Wie sieht es in anderen Ländern aus?

Hattie: Ich schaue mir Länder auf der ganzen Welt an, die nicht so stark abgegrenzt sind. Manche Kinder machen mit 13 oder 14 Jahren dramatische Lernfortschritte. In Deutschland können sie es nicht. Es sei denn, sie besuchen das Gymnasium. Wegen Pisa sind wir mittlerweile von Mathematik und Lesen besessen. Manchmal vergessen wir, dass viele Kinder wegen anderer Bereiche in die Schule kommen. Und in diesen anderen Bereichen wie Musik, Sport, Kunst und Naturwissenschaften werden die Ergebnisse in der Regel nicht anhand von Pisa bewertet. Müssen Kinder lesen und schreiben? Ja, denn später muss es angewendet werden. Aber manche Kinder verstehen es nicht beim ersten Mal, dann gibt es keine zweite oder dritte Chance. Wenn man es also nicht beim ersten Mal schafft, hat man ein Problem. Deshalb bin ich sehr für Programme, die Neun-, Zehn- oder Elfjährigen weitere Chancen geben. Die sollten systematisch in das System eingebaut werden.

Welche Rolle spielen Eltern?

Hattie: Eltern sind nicht die ersten Lehrer. Das haben wir während Corona herausgefunden. Viele Eltern konnten nicht unterrichten, hatten nicht die nötigen Fähigkeiten und dachten, ihre Kinder seien motiviert. Aber Lernen ist anstrengend – im positiven Sinn. Manche Eltern sahen, wie sich ihre Kinder abmühten, und dachten, sie hätten Probleme. In Wirklichkeit haben sie einfach richtig gelernt. Wir wissen: Je mehr die Eltern in die Schulbildung einbezogen werden, desto negativer sind die Auswirkungen. Ich möchte aber, dass sich Eltern mit ihren Kindern an Lernaktivitäten beteiligen. Das hat nicht unbedingt etwas mit der Schule zu tun.

Sondern?

Hattie: Herausforderungen und Aufgaben im Haushalt, Herausforderungen und Aufgaben am Wochenende. Den Kindern zeigen, dass Scheitern zum Lernen gehört, dass Fehler eine Chance sind, sich darüber klar werden, wie Erfolg aussieht.

Welche Rolle spielen Lehrer?

Hattie:Beziehungen zwischen Lehrern und Schülern sind wichtig. Genauso wichtig ist aber, dass Lehrer eine gute Beziehung zwischen den Schülern aufbauen. Kinder können ziemlich gemein zu anderen Kindern sein. Das Ziel von Beziehungen ist ein hohes Maß an Vertrauen, damit Fehler willkommen sind. Wenn ich also in ein Klassenzimmer gehe, frage ich die Schüler: Was macht ihr, wenn ihr etwas nicht wisst? Und fast jedes Kind sagt dann: "Ich frage den Lehrer." Aber sie tun es nicht. Die einzigen Kinder, die die Lehrer fragen, sind die, die die Antwort wissen oder glauben, sie zu wissen.

Und jetzt kommt noch Künstliche Intelligenz (KI) in den Unterricht. Ein richtiger Schritt, auch wenn Technik keine Beziehung aufbauen kann?

- _Dateneinträge_:

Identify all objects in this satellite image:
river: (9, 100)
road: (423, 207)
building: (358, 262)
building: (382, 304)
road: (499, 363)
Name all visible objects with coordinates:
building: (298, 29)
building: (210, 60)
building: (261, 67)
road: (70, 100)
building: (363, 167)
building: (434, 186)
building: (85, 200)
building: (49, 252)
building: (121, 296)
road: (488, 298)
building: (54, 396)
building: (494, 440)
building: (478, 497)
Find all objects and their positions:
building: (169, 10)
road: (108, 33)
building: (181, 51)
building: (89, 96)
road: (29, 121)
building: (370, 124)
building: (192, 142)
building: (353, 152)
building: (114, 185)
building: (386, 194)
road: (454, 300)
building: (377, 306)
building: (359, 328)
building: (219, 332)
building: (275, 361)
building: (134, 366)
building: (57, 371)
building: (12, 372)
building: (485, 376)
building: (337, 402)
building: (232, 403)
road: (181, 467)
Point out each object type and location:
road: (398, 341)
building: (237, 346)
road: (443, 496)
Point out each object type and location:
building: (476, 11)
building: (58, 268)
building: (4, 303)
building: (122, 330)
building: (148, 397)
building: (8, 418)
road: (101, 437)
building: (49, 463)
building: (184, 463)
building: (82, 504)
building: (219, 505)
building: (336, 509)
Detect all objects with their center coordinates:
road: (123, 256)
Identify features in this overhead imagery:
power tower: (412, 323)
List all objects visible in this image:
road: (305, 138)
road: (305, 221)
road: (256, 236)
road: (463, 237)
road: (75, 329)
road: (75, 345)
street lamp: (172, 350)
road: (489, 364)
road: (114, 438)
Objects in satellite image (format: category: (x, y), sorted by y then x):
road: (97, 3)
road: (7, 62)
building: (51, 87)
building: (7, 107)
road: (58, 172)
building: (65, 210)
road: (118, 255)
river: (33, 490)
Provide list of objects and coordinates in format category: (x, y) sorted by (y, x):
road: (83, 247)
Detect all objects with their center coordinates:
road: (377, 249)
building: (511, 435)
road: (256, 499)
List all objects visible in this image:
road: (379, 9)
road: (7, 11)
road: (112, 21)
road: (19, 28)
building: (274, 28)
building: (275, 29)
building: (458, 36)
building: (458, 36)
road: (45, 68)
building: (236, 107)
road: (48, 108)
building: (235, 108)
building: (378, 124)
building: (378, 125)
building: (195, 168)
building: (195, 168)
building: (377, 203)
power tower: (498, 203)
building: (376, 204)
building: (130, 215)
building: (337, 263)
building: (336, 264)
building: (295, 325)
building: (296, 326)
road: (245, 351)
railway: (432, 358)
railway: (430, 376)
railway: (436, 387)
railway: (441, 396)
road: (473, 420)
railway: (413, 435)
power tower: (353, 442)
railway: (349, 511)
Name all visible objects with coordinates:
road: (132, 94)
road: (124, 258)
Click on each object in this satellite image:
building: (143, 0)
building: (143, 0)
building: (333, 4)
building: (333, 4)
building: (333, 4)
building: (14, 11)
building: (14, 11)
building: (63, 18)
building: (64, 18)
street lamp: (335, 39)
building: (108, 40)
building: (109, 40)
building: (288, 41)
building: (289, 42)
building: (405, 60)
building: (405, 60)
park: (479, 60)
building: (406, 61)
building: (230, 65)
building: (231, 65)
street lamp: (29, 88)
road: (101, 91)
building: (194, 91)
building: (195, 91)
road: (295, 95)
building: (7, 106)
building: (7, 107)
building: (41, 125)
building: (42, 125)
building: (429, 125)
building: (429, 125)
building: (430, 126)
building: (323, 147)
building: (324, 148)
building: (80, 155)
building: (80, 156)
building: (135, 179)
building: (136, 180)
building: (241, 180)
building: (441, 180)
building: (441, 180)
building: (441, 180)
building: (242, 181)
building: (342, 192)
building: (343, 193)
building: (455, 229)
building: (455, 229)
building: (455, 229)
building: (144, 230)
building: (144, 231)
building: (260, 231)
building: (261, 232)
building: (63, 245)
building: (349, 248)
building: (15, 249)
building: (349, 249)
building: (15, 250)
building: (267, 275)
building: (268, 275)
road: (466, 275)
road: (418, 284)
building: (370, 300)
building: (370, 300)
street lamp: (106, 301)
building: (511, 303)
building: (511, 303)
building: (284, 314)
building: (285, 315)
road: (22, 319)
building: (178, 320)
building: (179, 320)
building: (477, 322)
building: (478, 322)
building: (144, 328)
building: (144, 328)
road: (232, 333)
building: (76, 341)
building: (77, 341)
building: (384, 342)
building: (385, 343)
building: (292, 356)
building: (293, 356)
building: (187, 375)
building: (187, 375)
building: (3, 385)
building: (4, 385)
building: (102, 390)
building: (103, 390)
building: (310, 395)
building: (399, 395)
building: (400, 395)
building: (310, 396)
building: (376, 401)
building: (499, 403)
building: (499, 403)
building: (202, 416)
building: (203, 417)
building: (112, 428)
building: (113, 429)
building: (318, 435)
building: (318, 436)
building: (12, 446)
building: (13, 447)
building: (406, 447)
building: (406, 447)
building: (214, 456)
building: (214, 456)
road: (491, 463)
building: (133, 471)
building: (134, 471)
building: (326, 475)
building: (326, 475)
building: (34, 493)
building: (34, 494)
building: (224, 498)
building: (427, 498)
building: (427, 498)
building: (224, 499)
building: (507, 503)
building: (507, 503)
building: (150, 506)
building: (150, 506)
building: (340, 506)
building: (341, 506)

- _Kurze Übung A_: Was antwortet laut Seitentext fast jedes Kind auf die Frage, was es tut, wenn es etwas nicht weiß?
- _Kurze Übung B_: Fassen Sie den Absatz des Seitentextes, der mit „Hattie: Eltern sind nicht die ersten Lehrer“ beginnt, als Stichpunktliste zusammen.
- _Kurze Übung C_: Führen Sie den Seitentext über Schule und Lernen im Anschluss an seinen letzten Satz weiter.

- _Schriftliche Antwort A_: Fast jedes Kind sagt: „Ich frage den Lehrer.“

- _Schriftliche Antwort B_:
- Eltern sind nicht die ersten Lehrer; das zeigte sich während Corona.
- Viele Eltern konnten nicht unterrichten und hatten nicht die nötigen Fähigkeiten.
- Sie hielten ihre Kinder für motiviert.
- Lernen ist anstrengend, und zwar im positiven Sinn.
- Manche Eltern hielten das Abmühen ihrer Kinder für ein Problem, obwohl die Kinder in Wirklichkeit richtig lernten.
- Je stärker Eltern in die Schulbildung einbezogen werden, desto negativer sind die Auswirkungen.
- Eltern sollen sich mit ihren Kindern an Lernaktivitäten beteiligen, die nicht unbedingt mit der Schule zu tun haben.

- _Schriftliche Antwort C_:
Hattie: KI wird dramatische Veränderungen mit sich bringen, und wir haben die Möglichkeiten noch gar nicht gesehen. Aber trotz des unglaublichen technologischen Wandels hat sich die Effektivität der Bildung nicht verändert, es hat sich nur die Effizienz verändert. Unterschätzen Sie nicht die Macht der Schulen, die Innovation durch KI aufzuhalten. Ich denke, das ist traurig.

Worauf kommt es also an?

Hattie: Erstens: Wie können wir Lehrer dazu bringen, KI effizienter zu nutzen? KI kann einen Unterrichtsplan so viel effizienter und besser erstellen als jeder Mensch. Zweitens, welche Fähigkeiten braucht man, um KI zu nutzen? Dafür muss man wissen, wie man beweiskräftige Fragen stellt. Lehrer stellen zwei- bis dreihundert Fragen pro Tag, die man mit weniger als drei Wörtern beantworten kann. 

So wenig?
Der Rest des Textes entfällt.